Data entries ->
_ _ _
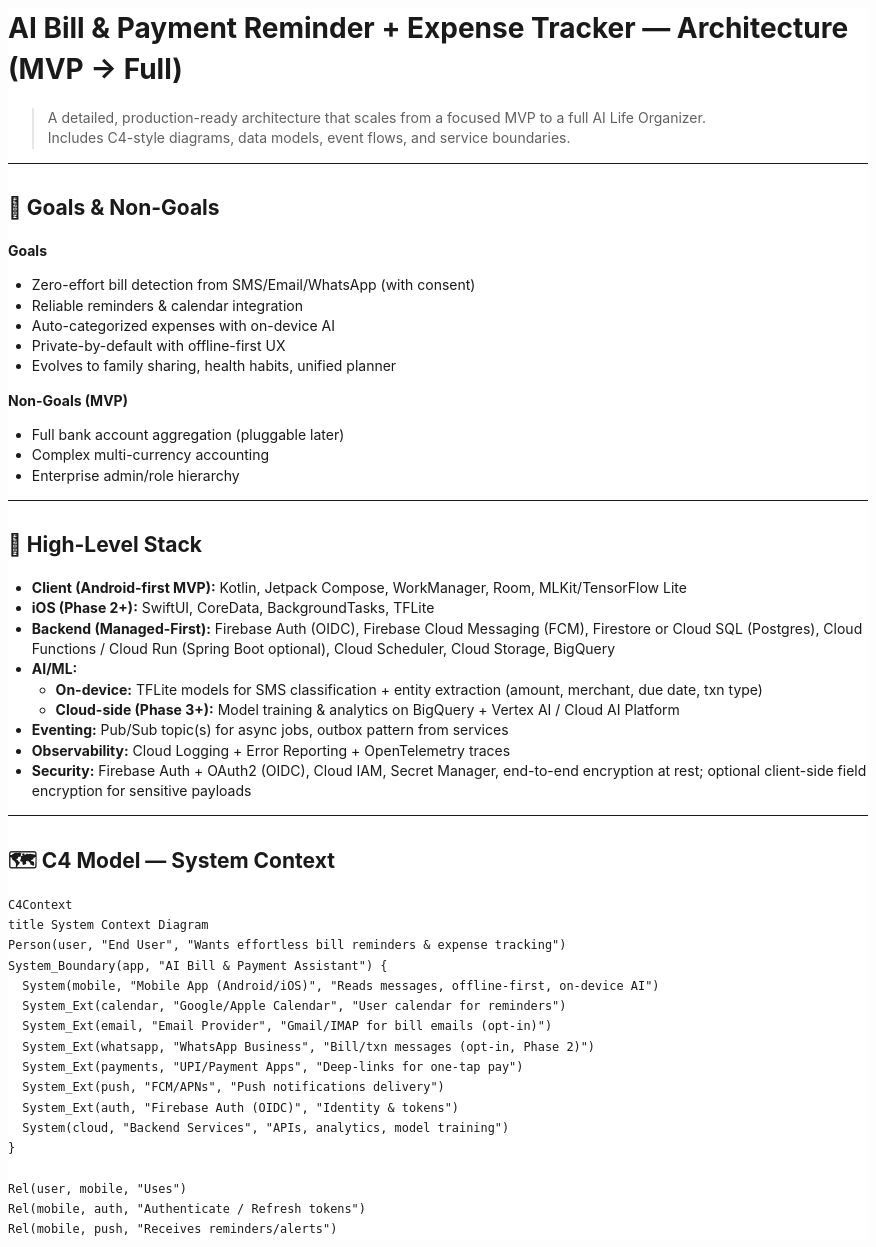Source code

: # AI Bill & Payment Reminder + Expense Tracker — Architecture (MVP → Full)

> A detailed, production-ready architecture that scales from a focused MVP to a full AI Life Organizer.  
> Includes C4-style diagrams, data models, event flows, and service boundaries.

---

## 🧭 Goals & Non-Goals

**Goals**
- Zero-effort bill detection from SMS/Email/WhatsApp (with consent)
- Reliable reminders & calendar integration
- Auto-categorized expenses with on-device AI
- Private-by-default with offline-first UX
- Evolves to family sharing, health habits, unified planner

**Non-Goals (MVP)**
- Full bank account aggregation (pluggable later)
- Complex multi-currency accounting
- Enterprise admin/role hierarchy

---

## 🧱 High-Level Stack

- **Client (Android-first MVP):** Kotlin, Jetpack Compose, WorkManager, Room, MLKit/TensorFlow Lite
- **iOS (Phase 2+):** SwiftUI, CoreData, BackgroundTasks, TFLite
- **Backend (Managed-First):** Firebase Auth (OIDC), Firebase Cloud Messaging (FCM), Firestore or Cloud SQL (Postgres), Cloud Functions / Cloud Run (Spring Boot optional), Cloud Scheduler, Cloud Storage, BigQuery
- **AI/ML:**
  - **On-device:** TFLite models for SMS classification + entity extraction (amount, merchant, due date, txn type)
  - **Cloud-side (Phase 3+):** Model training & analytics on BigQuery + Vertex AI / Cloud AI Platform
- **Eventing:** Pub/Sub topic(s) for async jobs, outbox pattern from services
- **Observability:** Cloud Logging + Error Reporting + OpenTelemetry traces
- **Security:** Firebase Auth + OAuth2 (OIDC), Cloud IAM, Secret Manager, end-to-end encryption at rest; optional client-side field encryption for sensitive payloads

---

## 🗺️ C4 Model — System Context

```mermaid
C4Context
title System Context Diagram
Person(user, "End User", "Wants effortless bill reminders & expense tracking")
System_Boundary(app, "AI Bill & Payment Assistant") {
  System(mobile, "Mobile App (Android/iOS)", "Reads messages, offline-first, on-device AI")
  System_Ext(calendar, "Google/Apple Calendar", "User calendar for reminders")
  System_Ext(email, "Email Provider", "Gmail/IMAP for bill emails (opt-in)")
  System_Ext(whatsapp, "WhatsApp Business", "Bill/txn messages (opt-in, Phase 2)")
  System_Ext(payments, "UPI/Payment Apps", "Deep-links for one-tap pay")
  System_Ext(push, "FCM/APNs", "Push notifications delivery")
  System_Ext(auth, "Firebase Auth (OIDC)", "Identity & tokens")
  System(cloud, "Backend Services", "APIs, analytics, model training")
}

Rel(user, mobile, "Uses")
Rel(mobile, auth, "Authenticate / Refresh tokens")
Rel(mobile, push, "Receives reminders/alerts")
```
_ _ _
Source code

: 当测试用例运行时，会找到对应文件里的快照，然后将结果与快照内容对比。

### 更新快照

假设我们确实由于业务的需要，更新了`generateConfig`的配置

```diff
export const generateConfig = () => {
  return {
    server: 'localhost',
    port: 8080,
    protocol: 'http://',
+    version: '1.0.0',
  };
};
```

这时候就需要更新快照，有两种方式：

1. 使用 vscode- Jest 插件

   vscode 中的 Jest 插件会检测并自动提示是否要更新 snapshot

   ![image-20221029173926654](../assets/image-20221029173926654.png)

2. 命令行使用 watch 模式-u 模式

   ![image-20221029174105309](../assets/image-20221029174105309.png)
_ _ _
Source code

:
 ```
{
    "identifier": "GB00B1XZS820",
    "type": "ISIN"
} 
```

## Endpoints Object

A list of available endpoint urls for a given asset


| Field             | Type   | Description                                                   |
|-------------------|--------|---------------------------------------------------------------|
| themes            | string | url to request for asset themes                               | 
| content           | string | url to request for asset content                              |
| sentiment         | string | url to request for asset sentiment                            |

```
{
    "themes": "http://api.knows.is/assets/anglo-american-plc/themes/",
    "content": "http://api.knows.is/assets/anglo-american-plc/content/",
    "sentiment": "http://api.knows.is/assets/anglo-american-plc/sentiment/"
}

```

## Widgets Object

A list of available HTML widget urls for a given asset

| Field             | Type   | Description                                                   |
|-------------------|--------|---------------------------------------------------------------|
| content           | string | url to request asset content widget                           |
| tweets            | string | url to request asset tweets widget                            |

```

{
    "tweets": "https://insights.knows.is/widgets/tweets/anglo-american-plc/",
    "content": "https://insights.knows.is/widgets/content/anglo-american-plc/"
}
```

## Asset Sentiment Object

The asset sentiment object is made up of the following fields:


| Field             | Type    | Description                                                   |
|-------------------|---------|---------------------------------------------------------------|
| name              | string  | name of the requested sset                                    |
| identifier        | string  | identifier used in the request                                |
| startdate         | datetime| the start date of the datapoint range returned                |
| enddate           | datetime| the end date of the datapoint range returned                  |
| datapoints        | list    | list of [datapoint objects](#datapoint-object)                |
_ _ _
Report how many lines in the data include the string "Email", giving nothing but that number.

Written answer -> 2